The essence of kleptocracy, according to Andreski, is when the functioning of the organs of authority “is determined by the mechanisms of supply and demand rather than the laws and regulations”.

Even in the period immediately after independence in 1960, Andreski wrote, Nigeria was “the most perfect example of kleptocracy”, since “power itself rested on the ability to bribe”.

In other words, money rules – not the democratic authority of the people expressed in laws made in the national assembly by the people’s elected representatives, and enforced by public authorities held to account by parliament and the courts.

Ellis notes how Nigeria’s oil minister said in 1984 that the country had lost $16-billion (R242-billion) of oil revenues in the previous five years, the result of fraud carried out by an “international mafia” – about a fifth of its oil revenue.

According to the minister, crude oil was being diverted at sea by senior officials who received payment in dollars. Oil was also being sold illegally by officials of the government’s oil company, the NNPC. Products from Nigeria’s own refineries were being diverted to foreign ships for sale abroad – a process known as “bunkering”.

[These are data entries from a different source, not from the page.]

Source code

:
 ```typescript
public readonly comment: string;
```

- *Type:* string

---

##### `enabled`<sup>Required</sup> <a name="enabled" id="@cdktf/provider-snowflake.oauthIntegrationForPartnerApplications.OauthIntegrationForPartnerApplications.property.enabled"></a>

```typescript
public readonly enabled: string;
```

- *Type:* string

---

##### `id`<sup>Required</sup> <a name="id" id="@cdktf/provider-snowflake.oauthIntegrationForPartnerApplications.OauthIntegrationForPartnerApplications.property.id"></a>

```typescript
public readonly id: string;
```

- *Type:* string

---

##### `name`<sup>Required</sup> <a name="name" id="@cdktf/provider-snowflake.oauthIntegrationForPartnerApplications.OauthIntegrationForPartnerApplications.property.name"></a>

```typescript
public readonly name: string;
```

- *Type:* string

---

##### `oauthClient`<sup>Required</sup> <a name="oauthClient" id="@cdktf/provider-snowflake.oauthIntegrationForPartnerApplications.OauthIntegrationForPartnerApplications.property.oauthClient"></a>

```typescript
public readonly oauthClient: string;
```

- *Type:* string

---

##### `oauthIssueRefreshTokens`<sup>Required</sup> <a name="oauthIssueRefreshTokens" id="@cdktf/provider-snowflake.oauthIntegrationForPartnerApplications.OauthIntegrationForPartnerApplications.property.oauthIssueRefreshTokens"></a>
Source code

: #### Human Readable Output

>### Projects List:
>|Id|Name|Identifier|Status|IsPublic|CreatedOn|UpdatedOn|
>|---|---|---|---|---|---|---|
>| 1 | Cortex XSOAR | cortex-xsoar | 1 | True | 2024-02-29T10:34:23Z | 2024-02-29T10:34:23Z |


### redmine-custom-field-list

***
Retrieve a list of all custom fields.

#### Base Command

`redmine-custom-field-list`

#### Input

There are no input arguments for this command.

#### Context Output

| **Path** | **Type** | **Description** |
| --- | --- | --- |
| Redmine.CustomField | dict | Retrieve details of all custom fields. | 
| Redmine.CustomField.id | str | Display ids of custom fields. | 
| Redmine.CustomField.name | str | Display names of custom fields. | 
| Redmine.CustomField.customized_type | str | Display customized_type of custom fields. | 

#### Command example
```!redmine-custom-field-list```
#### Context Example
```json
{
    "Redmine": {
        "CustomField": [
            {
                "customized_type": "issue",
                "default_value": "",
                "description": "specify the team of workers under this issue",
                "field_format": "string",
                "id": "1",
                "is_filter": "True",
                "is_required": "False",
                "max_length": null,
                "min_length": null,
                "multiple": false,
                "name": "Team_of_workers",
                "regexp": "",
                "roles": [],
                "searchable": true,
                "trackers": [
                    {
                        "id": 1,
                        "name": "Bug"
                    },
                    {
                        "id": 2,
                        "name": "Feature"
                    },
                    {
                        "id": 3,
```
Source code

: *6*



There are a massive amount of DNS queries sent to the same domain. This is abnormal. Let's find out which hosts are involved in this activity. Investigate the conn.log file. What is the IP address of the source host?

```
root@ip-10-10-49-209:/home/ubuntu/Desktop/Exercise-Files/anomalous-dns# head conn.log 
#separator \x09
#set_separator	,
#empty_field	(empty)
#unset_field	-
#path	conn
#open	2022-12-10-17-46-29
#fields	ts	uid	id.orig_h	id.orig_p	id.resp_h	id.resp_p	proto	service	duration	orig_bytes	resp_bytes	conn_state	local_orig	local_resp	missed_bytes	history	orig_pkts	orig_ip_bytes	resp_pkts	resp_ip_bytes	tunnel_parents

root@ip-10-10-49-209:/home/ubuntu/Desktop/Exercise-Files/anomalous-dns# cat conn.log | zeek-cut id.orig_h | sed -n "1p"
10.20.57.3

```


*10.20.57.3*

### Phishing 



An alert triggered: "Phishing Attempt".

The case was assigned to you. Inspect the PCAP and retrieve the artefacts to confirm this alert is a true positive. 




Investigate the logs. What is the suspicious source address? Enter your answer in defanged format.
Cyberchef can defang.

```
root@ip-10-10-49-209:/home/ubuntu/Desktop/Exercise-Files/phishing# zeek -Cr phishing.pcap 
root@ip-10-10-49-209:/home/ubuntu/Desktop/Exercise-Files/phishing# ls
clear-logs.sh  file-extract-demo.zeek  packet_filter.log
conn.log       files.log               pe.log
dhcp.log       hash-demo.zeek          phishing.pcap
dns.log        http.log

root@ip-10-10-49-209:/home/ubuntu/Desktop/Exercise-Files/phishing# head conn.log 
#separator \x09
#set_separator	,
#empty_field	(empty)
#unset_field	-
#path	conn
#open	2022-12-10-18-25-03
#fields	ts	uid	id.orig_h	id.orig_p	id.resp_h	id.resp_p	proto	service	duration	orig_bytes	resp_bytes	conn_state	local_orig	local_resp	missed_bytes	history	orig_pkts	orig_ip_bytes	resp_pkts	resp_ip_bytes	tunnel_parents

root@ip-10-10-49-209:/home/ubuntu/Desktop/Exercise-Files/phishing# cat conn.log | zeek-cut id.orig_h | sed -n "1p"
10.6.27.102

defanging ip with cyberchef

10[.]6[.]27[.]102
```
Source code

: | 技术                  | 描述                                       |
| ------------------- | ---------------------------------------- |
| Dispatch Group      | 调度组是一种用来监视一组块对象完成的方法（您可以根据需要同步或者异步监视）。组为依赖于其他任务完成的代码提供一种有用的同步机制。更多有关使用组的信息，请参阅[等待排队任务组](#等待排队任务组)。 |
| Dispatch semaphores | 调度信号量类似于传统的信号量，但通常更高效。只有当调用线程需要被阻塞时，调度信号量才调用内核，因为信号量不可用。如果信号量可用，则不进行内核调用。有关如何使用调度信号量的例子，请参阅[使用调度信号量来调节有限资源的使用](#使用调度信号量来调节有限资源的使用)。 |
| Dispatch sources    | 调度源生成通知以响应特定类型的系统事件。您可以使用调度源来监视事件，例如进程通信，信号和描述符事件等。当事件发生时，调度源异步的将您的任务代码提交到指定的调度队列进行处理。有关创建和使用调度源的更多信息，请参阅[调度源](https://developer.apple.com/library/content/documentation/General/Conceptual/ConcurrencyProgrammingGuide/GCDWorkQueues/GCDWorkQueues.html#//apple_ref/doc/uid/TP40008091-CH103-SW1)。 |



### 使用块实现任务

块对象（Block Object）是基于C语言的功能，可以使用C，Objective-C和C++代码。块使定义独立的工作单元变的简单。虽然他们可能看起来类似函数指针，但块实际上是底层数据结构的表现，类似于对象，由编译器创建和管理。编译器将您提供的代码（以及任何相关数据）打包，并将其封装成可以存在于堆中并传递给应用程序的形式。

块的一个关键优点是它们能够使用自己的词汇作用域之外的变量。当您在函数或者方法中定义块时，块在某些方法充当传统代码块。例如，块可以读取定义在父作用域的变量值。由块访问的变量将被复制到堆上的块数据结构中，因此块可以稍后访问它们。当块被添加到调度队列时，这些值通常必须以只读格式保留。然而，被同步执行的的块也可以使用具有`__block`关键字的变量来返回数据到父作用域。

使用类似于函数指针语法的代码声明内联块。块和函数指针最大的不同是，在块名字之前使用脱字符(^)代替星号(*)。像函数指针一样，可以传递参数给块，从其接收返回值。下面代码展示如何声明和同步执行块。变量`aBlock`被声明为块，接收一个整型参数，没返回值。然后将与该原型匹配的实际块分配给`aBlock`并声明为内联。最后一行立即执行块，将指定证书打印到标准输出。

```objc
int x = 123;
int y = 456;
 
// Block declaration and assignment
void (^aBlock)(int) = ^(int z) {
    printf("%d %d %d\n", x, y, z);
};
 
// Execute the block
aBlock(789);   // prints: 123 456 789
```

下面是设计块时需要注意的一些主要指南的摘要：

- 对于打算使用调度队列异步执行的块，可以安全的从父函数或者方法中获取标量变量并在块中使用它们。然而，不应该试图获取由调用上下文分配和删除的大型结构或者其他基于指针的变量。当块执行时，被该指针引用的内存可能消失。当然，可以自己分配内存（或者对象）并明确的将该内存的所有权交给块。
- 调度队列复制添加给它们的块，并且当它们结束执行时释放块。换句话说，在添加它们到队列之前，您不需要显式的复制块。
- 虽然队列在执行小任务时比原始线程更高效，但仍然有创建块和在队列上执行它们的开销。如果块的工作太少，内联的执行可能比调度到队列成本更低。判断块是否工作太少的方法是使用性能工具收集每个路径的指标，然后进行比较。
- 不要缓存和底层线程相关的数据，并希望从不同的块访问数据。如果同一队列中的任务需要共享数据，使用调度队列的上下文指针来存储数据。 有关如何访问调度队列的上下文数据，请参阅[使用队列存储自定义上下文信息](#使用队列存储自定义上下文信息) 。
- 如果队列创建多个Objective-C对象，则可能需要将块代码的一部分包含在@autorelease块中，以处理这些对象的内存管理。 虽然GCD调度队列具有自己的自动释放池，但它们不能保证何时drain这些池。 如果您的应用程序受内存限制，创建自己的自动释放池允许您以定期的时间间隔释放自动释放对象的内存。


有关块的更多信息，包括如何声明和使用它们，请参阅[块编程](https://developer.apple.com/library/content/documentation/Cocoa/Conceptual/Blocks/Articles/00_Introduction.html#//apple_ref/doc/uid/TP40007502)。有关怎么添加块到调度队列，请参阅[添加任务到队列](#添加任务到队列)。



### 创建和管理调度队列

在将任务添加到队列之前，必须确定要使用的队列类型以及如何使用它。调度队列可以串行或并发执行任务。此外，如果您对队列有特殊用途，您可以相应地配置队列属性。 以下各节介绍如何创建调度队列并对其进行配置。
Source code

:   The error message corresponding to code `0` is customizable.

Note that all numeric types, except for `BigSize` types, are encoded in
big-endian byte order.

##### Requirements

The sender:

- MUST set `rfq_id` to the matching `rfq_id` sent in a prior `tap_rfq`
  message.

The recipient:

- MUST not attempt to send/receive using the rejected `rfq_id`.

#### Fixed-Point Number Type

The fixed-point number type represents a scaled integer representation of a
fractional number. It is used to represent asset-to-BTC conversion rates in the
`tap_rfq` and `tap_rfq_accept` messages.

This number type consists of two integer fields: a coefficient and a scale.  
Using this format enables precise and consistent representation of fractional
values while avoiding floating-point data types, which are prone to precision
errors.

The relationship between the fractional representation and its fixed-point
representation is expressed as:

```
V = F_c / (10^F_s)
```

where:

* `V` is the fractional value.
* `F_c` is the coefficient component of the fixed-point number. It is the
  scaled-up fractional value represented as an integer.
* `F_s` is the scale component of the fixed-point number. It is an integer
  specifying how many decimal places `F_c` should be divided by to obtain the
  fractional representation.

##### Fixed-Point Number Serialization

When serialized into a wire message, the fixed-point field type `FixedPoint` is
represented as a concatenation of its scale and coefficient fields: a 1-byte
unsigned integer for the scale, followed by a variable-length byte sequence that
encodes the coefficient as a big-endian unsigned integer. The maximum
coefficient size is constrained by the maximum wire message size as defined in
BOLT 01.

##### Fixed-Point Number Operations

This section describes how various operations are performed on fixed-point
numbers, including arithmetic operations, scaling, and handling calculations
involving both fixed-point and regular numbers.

Ellis writes that in South Africa, Nigerian scammers “even managed to defraud the apartheid intelligence service, the National Intelligence Service, to the tune of R1.9-million, as its director sheepishly told his parliament’s public accounts committee”.

By 2009, he writes, South Africa was “a major centre for Nigerian fraudsters, some of whom had managed to bribe officials at the Companies and Intellectual Property Registration Office. Nigerian scammers were able to mimic leading companies and, for example, to receive tax refunds from fake accounts and to intercept cheques”.

The book has received top-level international attention, with an excerpt about the Nigerian-invented “Four One Nine” scam published online this week by the US journal, Newsweek.

Ellis places his final emphasis on the global nature of modern organised crime which, he writes, has shown itself “very successful – perhaps even more so than multinational businesses – in integrating local identities and practices into organisations with a global reach. Nowhere illustrates this better than Nigeria”.

The book was released last week – one week before a summit on global corruption opened in London attended by representatives of more than 40 states, including very prominently, the president of Nigeria, former General Muhammadu Buhari.

Buhari was voted into power on an anti-corruption ticket.

This week, Nigeria was listed at place 136 out of 168 on a global corruption index compiled by Transparency International, with Zimbabwe even lower down the scale at 150, and Somalia one from the bottom at 167.

Oil-rich Angola, ruled by the MPLA, and a main base of the ANC in exile between 1977 and 1988, was placed by Transparency International among the most corrupt states in the world, at 163. One in six children in Angola die before the age of five, it reported, making Angola the “deadliest place in the world” to be a child.

A review in the Financial Times (London) last weekend noted that Ellis “provides little succor for those Nigerians who would prefer to see their country cast in a brighter light. To paraphrase his thesis, a gangster state tends to breed gangsters. Reading between the lines, however, This Present Darkness offers an alternative future in which the ingenuity and commercial acumen of Nigerians could be turned to far more positive, productive use”.

That is a question for Nigerians.

South Africans will find much in This Present Darkness that rings familiar. The question they must answer is how to claim democratic control of this society, so that it does not travel down a similar route to kleptocracy.

That is a mode of government and society that could not be further from the ideals of the founders of modern South Africa, or the principle of the Freedom Charter that “The people shall govern!”